これらの制約を踏まえ、利用可能なポリシーを最大限に活用しつつ、不足する部分は組織のセキュリティポリシーで補完することを検討してください。
実践!ChromeOS Flex端末の具体的な管理シナリオ
例えば、営業部にChromeOS Flex端末を導入し、セキュリティを強化するシナリオを考えてみましょう。
- OU設計:
全体OUで共通のパスワードポリシーと自動アップデートを有効化。営業部OUを作成し、その中に営業部-Flexというデバイス専用OUを設ける。
営業部-FlexOUへのポリシー適用:- ゲストモードの無効化: 営業部の端末でゲストログインを禁止し、常にGoogleアカウントでの認証を強制します。
- USBデバイスの制御: 顧客情報などの持ち出しを防ぐため、USBストレージデバイスへのアクセスを読み取り専用、または完全に禁止します。
- URLフィルタリング: 業務に関係のないSNSや動画サイトへのアクセスをブロックし、業務効率とセキュリティを向上させます。
- リモートワイプ: 紛失・盗難に備え、リモートワイプ機能をいつでも利用できるように設定を確認します。

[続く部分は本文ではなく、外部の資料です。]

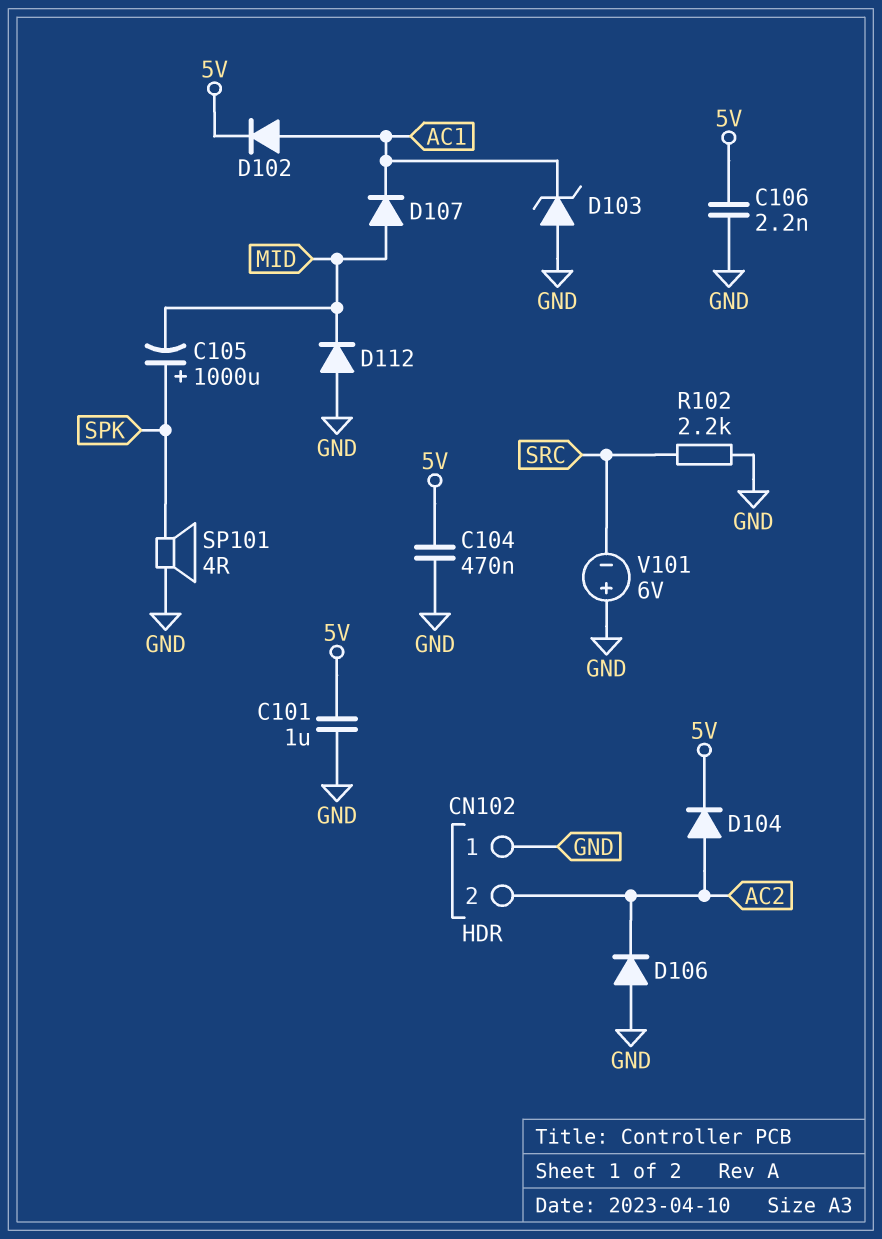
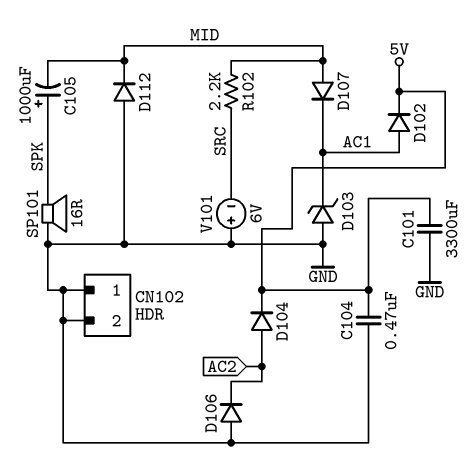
C101: 1uF (5V, GND) -> 3300uF (5V, GND)
C106: 2.2nF (5V, GND) -> none
CN102 pin 2: AC2 -> GND
R102: 2.2k (GND, SRC) -> 2.2k (MID, SRC)
SP101: speaker 4R (GND, SPK) -> speaker 16R (GND, SPK)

このように、OUとポリシーを組み合わせることで、ユーザーの職務やデバイスの利用状況に応じたきめ細やかな管理が可能になります。
まとめ: 既存PCをセキュアに活用するために
ChromeOS Flexは、既存PCを有効活用し、Google Workspaceのセキュリティと管理機能を享受できる強力な選択肢です。しかし、その真価を発揮するには、Google Workspace MDMによる適切なポリシー設計と設定が不可欠です。
特に以下のポイントを押さえることが重要です。
- Chrome Enterprise Upgradeライセンス: 高度なMDM機能を利用するために、各ChromeOS Flex端末にライセンスを適用します。

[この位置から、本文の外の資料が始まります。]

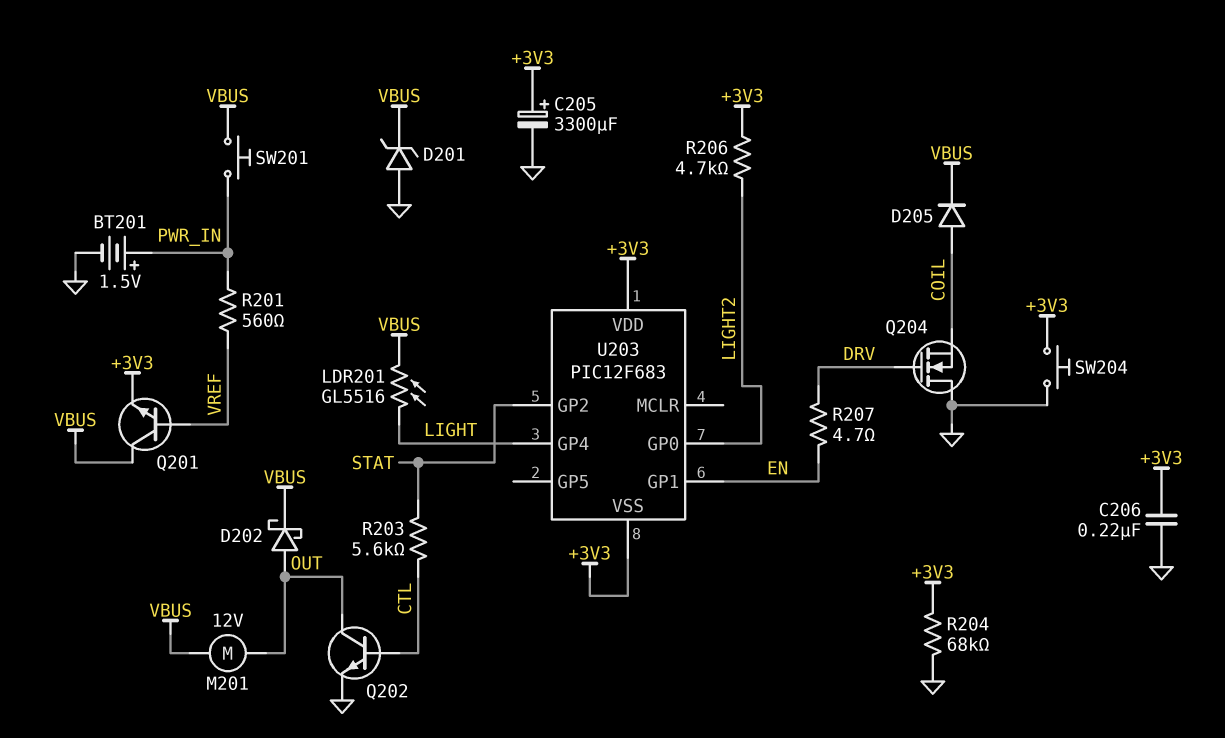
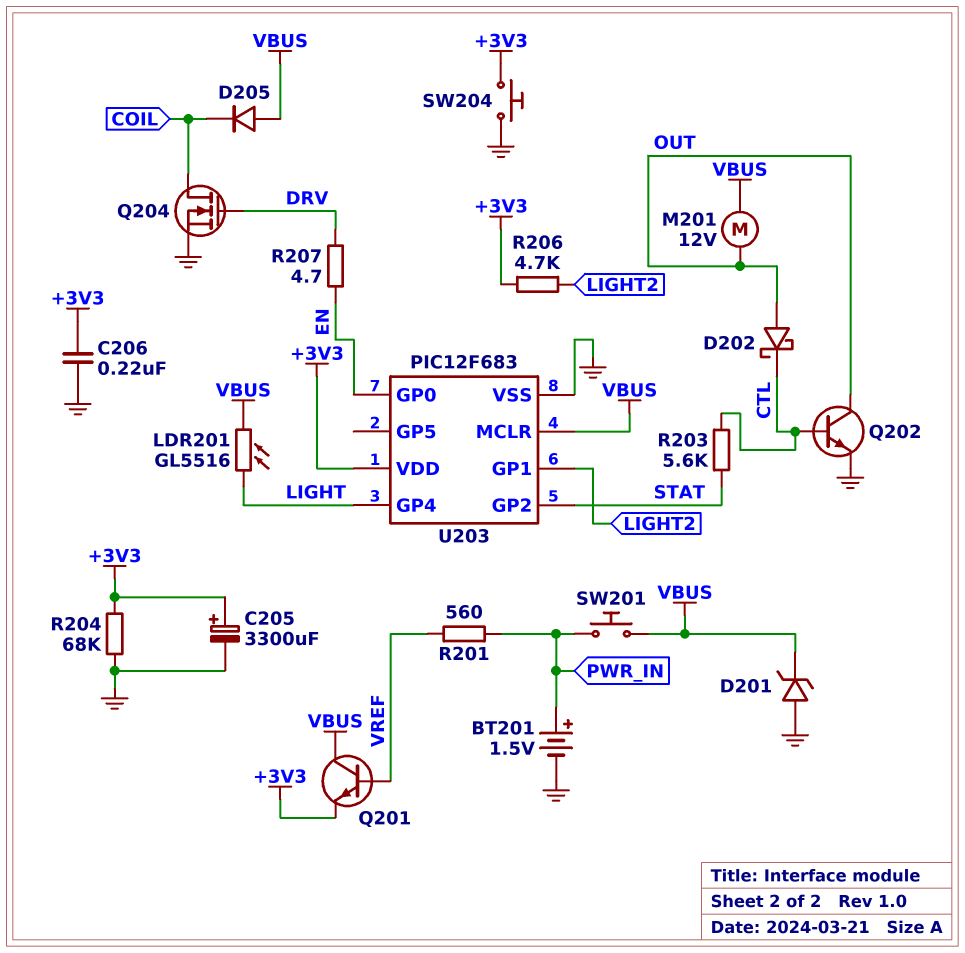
D202: schottky (A OUT, K VBUS) -> schottky (A OUT, K CTL)
D205: diode (A COIL, K VBUS) -> diode (A VBUS, K COIL)
Q204: NMOS (G DRV, D GND, S COIL) -> NMOS (G DRV, D COIL, S GND)
U203 pin GP0: LIGHT2 -> EN
U203 pin GP1: EN -> LIGHT2
U203 pin MCLR: none -> VBUS
U203 pin VSS: +3V3 -> GND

- OU設計: 組織の構造と利用シーンに合わせてOUを設計し、ポリシーの継承と上書きを効果的に活用します。
- Chromebookとの違いを理解: ハードウェアの制約により適用できないポリシーがあることを認識し、適切な代替策を検討します。特にTPMの有無はデバイスごとに異なるため、導入前に端末スペックの確認が必要です。
- 主要ポリシーの活用: ログイン設定、アプリ/拡張機能管理、URLフィルタリング、USB制御、リモートワイプなどの機能を積極的に利用し、セキュリティを強化します。
一度設定したら終わりではなく、組織のIT環境や業務内容の変化に合わせて、ポリシーを定期的に見直し、最適化していくことが、セキュアで効率的なデバイス運用につながります。